I learned the arts at an early age, through training and attending the PAKA Tournaments. The PAKA Association assisted Sensei Gonzales in his career as a martial arts actor. My experiences included live demonstrations during the intermissions of these movies held at the local theatres.
Indoctrinated with the traditional martial arts allowed me the proper training of ancient self-defense that is symbolic of the ancient Japanese lay people who used it for their protection against Samurai warriors. Martial arts teaches the basic and the most complex ways of self-defense methods. Students start from novice level (white belt) to advanced level (black belt) and excel to weapons and self-defense.

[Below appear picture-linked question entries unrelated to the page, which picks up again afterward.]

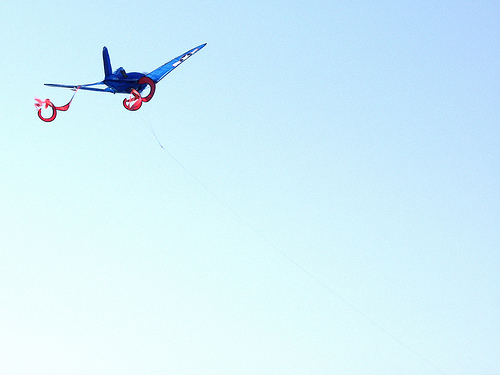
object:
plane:
[36, 41, 208, 125]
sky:
[0, 1, 499, 374]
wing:
[146, 43, 208, 82]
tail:
[102, 46, 114, 83]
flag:
[33, 98, 71, 123]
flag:
[123, 93, 145, 111]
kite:
[43, 43, 206, 94]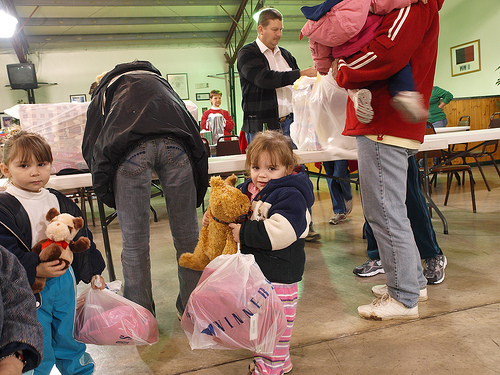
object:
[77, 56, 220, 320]
woman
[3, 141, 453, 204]
table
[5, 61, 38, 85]
tv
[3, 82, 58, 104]
stand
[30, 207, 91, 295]
animal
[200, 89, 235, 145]
boy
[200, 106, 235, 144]
shirt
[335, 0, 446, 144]
jacket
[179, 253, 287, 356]
bag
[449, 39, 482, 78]
painting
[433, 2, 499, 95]
wall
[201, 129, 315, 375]
baby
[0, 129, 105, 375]
baby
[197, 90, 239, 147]
woman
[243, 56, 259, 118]
black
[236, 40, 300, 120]
sweater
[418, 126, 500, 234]
table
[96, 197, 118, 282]
black legs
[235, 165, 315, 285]
coat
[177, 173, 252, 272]
stuffed animal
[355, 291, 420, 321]
shoe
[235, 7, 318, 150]
man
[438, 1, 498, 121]
wall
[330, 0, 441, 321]
man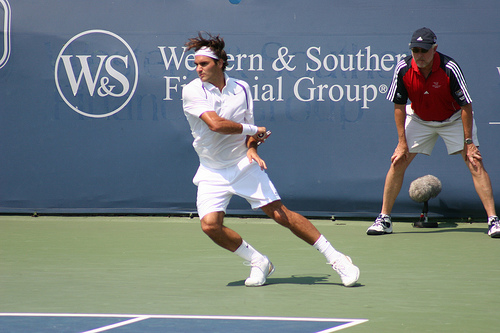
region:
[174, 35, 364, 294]
man playing tennis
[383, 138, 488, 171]
hands on the knees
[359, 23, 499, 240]
man standing on the back of the court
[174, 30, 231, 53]
hair is blowing in the wind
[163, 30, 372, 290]
tennis player is leaning to the side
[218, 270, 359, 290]
shadow from the tennis player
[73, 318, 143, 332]
white line on the court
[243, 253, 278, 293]
heel lifted off the ground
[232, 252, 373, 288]
a pair of white tennis shoes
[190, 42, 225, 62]
thick white band around the head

I moved to Canada in the late sixties where I was involved in many recreational sports in various different cities, but nothing could satisfy my need to get back into Karate. It was at this time when I decided that I needed to bring back martial arts into my life.
I found it very difficult to find the right club and instructor for me. Finally, I heard about Master Shintani. I spent many hours in discussion with Master Shintani regarding his experience in martial arts and found that he was the founder of the Wado-ryu style of martial arts in North America. He learned his arts with Master Otsuka of Okinawa, Japan. Wado-ryu was the closest method to Shorin-ryu style, and I decided to train with the Master.

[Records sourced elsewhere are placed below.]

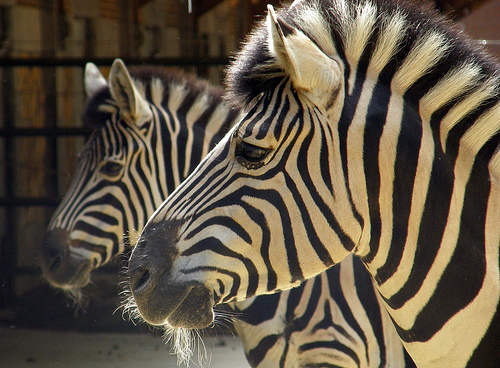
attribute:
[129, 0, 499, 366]
zebra — striped, black, white, patterned, wild, furry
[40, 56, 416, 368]
zebra — striped, black, white, patterned, wild, furry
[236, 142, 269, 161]
eye — black, large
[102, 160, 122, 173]
eye — black, large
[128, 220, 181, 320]
nose — brown, black, soft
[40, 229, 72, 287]
nose — brown, black, soft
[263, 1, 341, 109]
ear — white, furry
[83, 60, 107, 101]
ear — white, furry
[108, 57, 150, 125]
ear — white, furry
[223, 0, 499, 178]
mane — trimmed, black, white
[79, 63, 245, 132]
mane — trimmed, black, white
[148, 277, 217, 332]
mouth — closed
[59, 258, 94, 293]
mouth — closed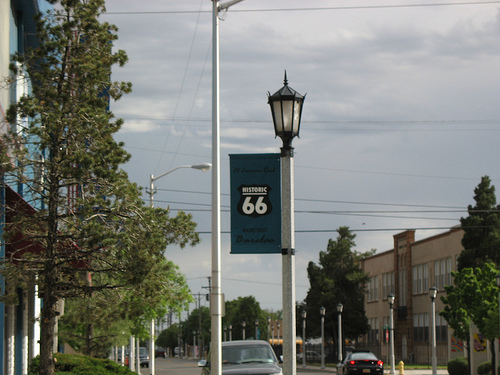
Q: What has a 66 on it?
A: The blue sign.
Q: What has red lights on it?
A: The car.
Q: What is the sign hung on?
A: A lamp post.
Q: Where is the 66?
A: On the sign.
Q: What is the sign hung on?
A: A lamp post.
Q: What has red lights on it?
A: A car.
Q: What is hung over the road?
A: Power lines.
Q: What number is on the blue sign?
A: 66.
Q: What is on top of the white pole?
A: A light.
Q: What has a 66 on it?
A: The blue sign.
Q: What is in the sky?
A: Clouds.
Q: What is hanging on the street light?
A: A sign.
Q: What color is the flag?
A: Blue.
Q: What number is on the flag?
A: 66.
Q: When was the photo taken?
A: Daytime.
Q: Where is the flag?
A: On a pole.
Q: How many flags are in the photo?
A: One.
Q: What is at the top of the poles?
A: Lights.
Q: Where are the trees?
A: Lining the street.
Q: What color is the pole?
A: White.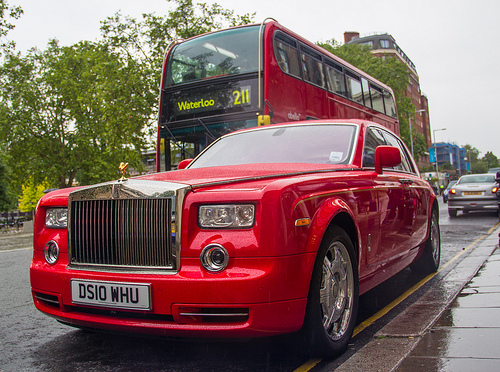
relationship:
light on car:
[42, 200, 69, 232] [4, 126, 473, 337]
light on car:
[205, 205, 260, 230] [4, 126, 473, 337]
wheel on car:
[417, 199, 449, 277] [47, 120, 402, 347]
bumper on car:
[29, 264, 309, 334] [29, 117, 441, 352]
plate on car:
[54, 271, 155, 319] [21, 133, 441, 287]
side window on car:
[353, 127, 420, 179] [29, 117, 441, 352]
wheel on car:
[283, 222, 362, 355] [29, 117, 441, 352]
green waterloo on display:
[161, 88, 227, 122] [160, 74, 263, 124]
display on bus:
[160, 74, 263, 124] [151, 12, 412, 183]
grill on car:
[66, 174, 196, 272] [29, 117, 441, 352]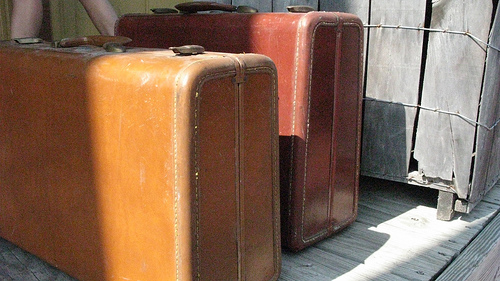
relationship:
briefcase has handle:
[5, 34, 284, 277] [45, 31, 132, 57]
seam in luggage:
[224, 55, 257, 277] [4, 34, 284, 276]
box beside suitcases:
[367, 2, 497, 227] [2, 0, 367, 280]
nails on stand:
[410, 235, 461, 275] [226, 146, 498, 281]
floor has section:
[0, 178, 498, 279] [386, 209, 413, 227]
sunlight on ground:
[393, 211, 431, 245] [293, 94, 330, 129]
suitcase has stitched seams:
[0, 8, 365, 277] [188, 86, 207, 279]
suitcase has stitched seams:
[0, 8, 365, 277] [270, 73, 280, 278]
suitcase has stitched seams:
[121, 8, 356, 237] [299, 26, 314, 242]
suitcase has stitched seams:
[121, 8, 356, 237] [353, 28, 359, 215]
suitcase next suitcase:
[0, 8, 365, 277] [265, 3, 377, 240]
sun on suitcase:
[108, 57, 169, 267] [0, 8, 365, 277]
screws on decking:
[437, 250, 445, 256] [280, 181, 498, 278]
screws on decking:
[411, 216, 419, 221] [280, 181, 498, 278]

In the early eighties, I studied Wado-ryu under Master Masaru Shintani. I started from the beginners kata (form) to black belt kata.
During the summer of 1984, I started my own karate club because of my children while still training with Master Shintani until his last class at Onteora (Japanese Cultural Center) . The club was located in my basement. Two months later, we moved the club to Blessed Kateri School due to the growing number of students. The rest is history. Now we have five locations and the club head quarters is located at Sherwood Park in Stoney Creek, Ontario.

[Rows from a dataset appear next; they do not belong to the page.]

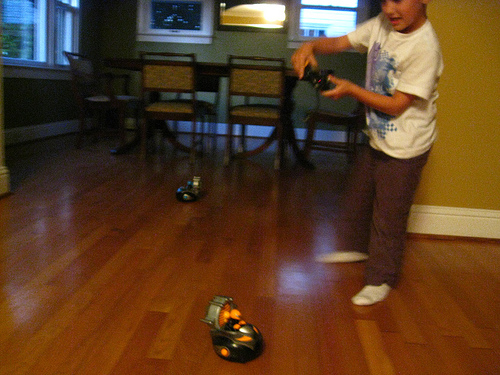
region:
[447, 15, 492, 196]
tan wall in living room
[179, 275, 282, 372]
black and orange radio controlled toy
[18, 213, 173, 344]
tan hardwood floor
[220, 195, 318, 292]
tan hardwood floor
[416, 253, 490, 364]
tan hardwood floor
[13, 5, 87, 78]
white window in dining area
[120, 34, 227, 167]
brown and tan chair in dining area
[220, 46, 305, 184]
brown and tan chair in dining area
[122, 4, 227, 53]
white window in dining area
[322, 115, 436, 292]
young boy wearing brown pants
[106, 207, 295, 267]
clean hard wood floor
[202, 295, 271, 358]
remote control race car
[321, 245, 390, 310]
small child in white socks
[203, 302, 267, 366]
yellow and black child's toy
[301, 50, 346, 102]
small child holding remote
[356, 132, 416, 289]
boy in long brown pants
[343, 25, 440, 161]
boy in white t-shirt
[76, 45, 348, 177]
dining room in apt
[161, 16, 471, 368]
boy playing with a remote control car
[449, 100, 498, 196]
taupe painted wall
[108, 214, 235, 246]
shiny brown wood floor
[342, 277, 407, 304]
white socks on boy's feet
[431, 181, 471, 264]
white base of gold wall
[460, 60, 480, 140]
solid gold wall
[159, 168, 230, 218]
blue and silver child's toy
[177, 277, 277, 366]
orange and gray remote controlled toy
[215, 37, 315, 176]
black and tan chairs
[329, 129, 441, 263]
boy wearing brown pants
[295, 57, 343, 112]
black remote in boy's hand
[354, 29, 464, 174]
white tee shirt with blue logo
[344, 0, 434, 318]
little boy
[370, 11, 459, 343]
little boy in white shirt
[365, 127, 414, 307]
brown pants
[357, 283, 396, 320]
white socks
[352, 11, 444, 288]
little boy in brown pants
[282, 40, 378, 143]
remote control in hands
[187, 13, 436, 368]
little boy operating a remote control device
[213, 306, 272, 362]
orange automobile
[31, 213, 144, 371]
brown wooden floor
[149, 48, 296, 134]
dining room table and chairs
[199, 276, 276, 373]
orange and black remote control car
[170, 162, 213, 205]
blue and silver remote control car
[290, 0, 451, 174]
boy holding a remote control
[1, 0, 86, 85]
window in the dining room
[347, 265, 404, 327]
white sock worn by the boy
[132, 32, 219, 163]
dining room chair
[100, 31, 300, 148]
dining room table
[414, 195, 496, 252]
white painted base board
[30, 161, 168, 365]
wood floor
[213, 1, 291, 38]
mirror hanging on the wall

My hard work and persistent training paid off when Master Masaru Shintani awarded me my 6th Dan, on a Friday night in December, 1999. I was extremely flattered when Master Shintani, in his poor physical condition, came to my club in a wheel chair, offering advise to me, my students, parents and friends regarding martial arts. It is with deepest regret that my Master pasted away on May 7, 2000, leaving behind a legacy in martial arts here in North America and that will forever live at J.R.’s Karate Club.
Currently I hold a 7th Dan (NANDAN) Black Belt.
I am very proud of my instructors, students, parents and friends who have made the club what it is today and who believe in me to teach the proper style of martial arts.